§ **EXERCISE TASKS**:
1. In the interest rate swap text, what happens to a swap's duration and DV01 as the swap reaches maturity?
2. From the interest rate swap text, return word for word the part that opens with the words containing "Every spread product" and closes with "position = positive DV01.".

§ **TEXT EXCERPT**:
....

I'm in FICC trading- we use swaps (and other credit derivatives) to hedge our long end duration:
1) Why does an interest rate swap have no duration, but it does have a DV01?
Every spread product has duration and DV01 since all are sensitive to underlying moves in rates. To calc duration on a swap it's your notional/DV01 * 10k. As your swap reaches maturity the duration and DV01 factors down. Longer duration swaps, say 10Y vs 2Y, will inherently have more duration. Ex. a 10Y swap will have a duration slightly less than 10 depending on how much time to maturity left on the position.
For 2 and 3, do not think of each leg of the swap having DV01. Rather, the entire swap itself (both legs) is one position with DV01 depending on if you are paying/receiving fixed vs float.
2) What does it mean for the fixed leg of an interest rate swap to have positive DV01?
If you pay fixed and receive float, the entire swap has a positive DV01. Rates sell off (go higher), and you receive positive PnL on the position = positive DV01.
3) Similarly, why does the floating leg of a swap have negative DV01, but contributes to positive DV01 since investor is paying floating?
If you are paying floating and receiving fixed, the DV01 is negative since as rates go higher you need to pay out a higher amount which results in negative PnL on the position and thus negative DV01.

....

§ **AVAILABLE DATA**:
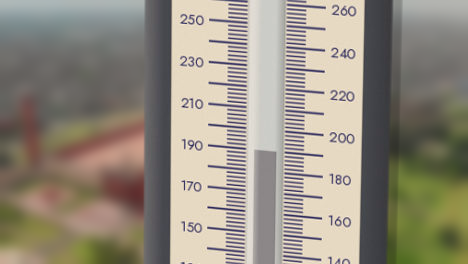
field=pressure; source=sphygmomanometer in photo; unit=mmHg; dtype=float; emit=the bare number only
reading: 190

....

§ **YOUR RESPONSES**:
1. They factor down.

2.
Every spread product has duration and DV01 since all are sensitive to underlying moves in rates. To calc duration on a swap it's your notional/DV01 * 10k. As your swap reaches maturity the duration and DV01 factors down. Longer duration swaps, say 10Y vs 2Y, will inherently have more duration. Ex. a 10Y swap will have a duration slightly less than 10 depending on how much time to maturity left on the position.
For 2 and 3, do not think of each leg of the swap having DV01. Rather, the entire swap itself (both legs) is one position with DV01 depending on if you are paying/receiving fixed vs float.
2) What does it mean for the fixed leg of an interest rate swap to have positive DV01?
If you pay fixed and receive float, the entire swap has a positive DV01. Rates sell off (go higher), and you receive positive PnL on the position = positive DV01.